De um lado e do outro das Portas de Ródão, se namoravam
A dada altura, o rei mouro decidiu raptar a rainha e para tal, escavou um túnel com início no Buraco da Faiopa, para passar por baixo do leito do rio. Mas falhou o rumo e terá ido desembocar a um outro local mais acima (mas do mesmo lado) numa cavidade a que chamam Buraco da Moura….
Gorado o propósito por aquela via, a rainha terá então conseguido passar para a outra margem, sobre uma teia de linho.
Desgostoso e irado pela traição, Vamba achou que o amor proíbido teria que merecer castigo apropriado.

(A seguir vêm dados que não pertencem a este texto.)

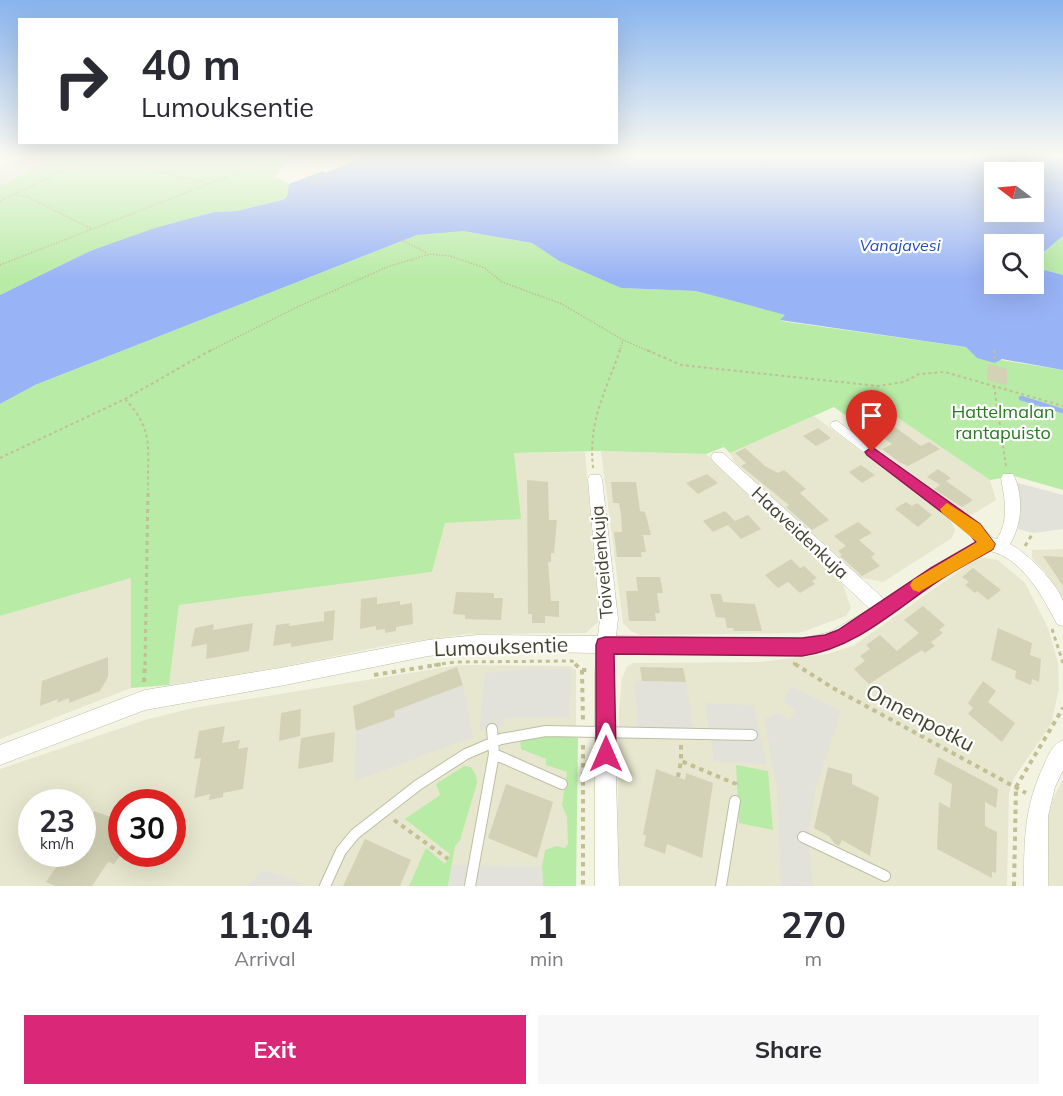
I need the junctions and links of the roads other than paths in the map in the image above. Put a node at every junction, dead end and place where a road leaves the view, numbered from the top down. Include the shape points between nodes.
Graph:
1 (837, 425) dead end
2 (718, 457) dead end
3 (1008, 478) road end
4 (595, 479) road end
5 (994, 545) junction
6 (882, 609) junction
7 (1063, 618) edge
8 (605, 645) junction
9 (492, 729) dead end
10 (606, 732) junction
11 (752, 735) dead end
12 (494, 742) junction
13 (1063, 750) edge
14 (0, 754) edge
15 (494, 754) junction
16 (562, 784) dead end
17 (735, 801) road end
18 (802, 837) dead end
19 (885, 876) dead end
20 (325, 886) edge
21 (470, 886) edge
22 (607, 886) edge
23 (721, 886) edge
24 (1036, 886) edge

1 - 5 street
2 - 6 street, Haaveidenkuja
3 - 5 street via 1017,516 1011,532
4 - 8 street, Toiveidenkuja via 609,619
5 - 6 street, Lumouksentie via 937,573
5 - 7 street via 1032,571
6 - 8 street, Lumouksentie via 844,636 802,647
8 - 10 street, Toiveidenkuja
8 - 14 street, Lumouksentie via 477,644 428,648 145,700
9 - 12 lane
10 - 11 lane
10 - 12 lane via 546,731
10 - 22 street, Toiveidenkuja
12 - 15 lane
12 - 20 lane via 466,754 418,785 355,834 341,851
13 - 24 street via 1038,800
15 - 16 lane
15 - 21 lane
17 - 23 lane
18 - 19 lane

Urdiu então um estratagema para resgatar a sua rainha. Levou os filhos e alguns dos seus guerreiros e demandou a fortaleza mourisca onde a rainha estava acolhida.
Disfarçado de peregrino, lá entrou sozinho. Andou pedindo esmola até que a encontrou. Esta, reconhecendo-o deu-lhe abrigo … mas denunciou-o ao rei mouro, que o capturou.
À beira de desfecho trágico, Vamba recorreu a um ardil: pediu que lhe permitissem tocar pela última vez a sua trombeta. Este era o sinal combinado com os seus guerreiros para que estes acorressem e o salvassem. Assim foi. Derrotaram os guerreiros mouros e regressaram ao seu castelo trazendo a rainha.
Esta foi julgada e a pena ditou que fosse atirada pela íngreme encosta das Portas de Ródão atada a uma mó. Ainda hoje se diz que pelo percurso onde o corpo rolou nunca mais cresceu mato.
A rainha, no desespero, lançou uma maldição! Por isso se diz que este castelo é maldito:
“Adeus Ródão, adeus Ródão,Cercada de muita murta,E terra de muita puta,Não terás mulheres honradas, nem cavalos regalados,nem padres coroados“O castelo continua amaldiçoado, e nem a presença de uma ermida construida ao seu lado
terá feito diminuir o feitiço. Dizem…Do Castelo até à Ponte de Ródão
CONCLUSÃO
Esqueçamos as incongruências históricas e relevemos também as maldições que o tempo já terá apagado (esperemos que sim…).
O facto é que este castelo, que na realidade é apenas uma torre com uma pequena muralha à sua volta, nos permite desfrutar de um cenário maravilhoso. Em dia solarengo o nosso olhar perde-se num horizonte quase infinito (fotos obtidas noutra visita).
Desta vez, o encontro marcado com o pôr-do-sol não nos permitiu ver tão longe mas encheu-nos o olhar com as cambiantes coloridas do ocaso.
Se a natureza nos brinda com a sua beleza e a imaginação fértil de quem veio antes de nós nos leva a sonhar com reis e rainhas, amores e desditas, finais trágicos e maldições infinitas, quem somos nós para contrariar?
Das viagens retiramos as sensações. Os quilómetros são apenas o meio de lá chegarmos.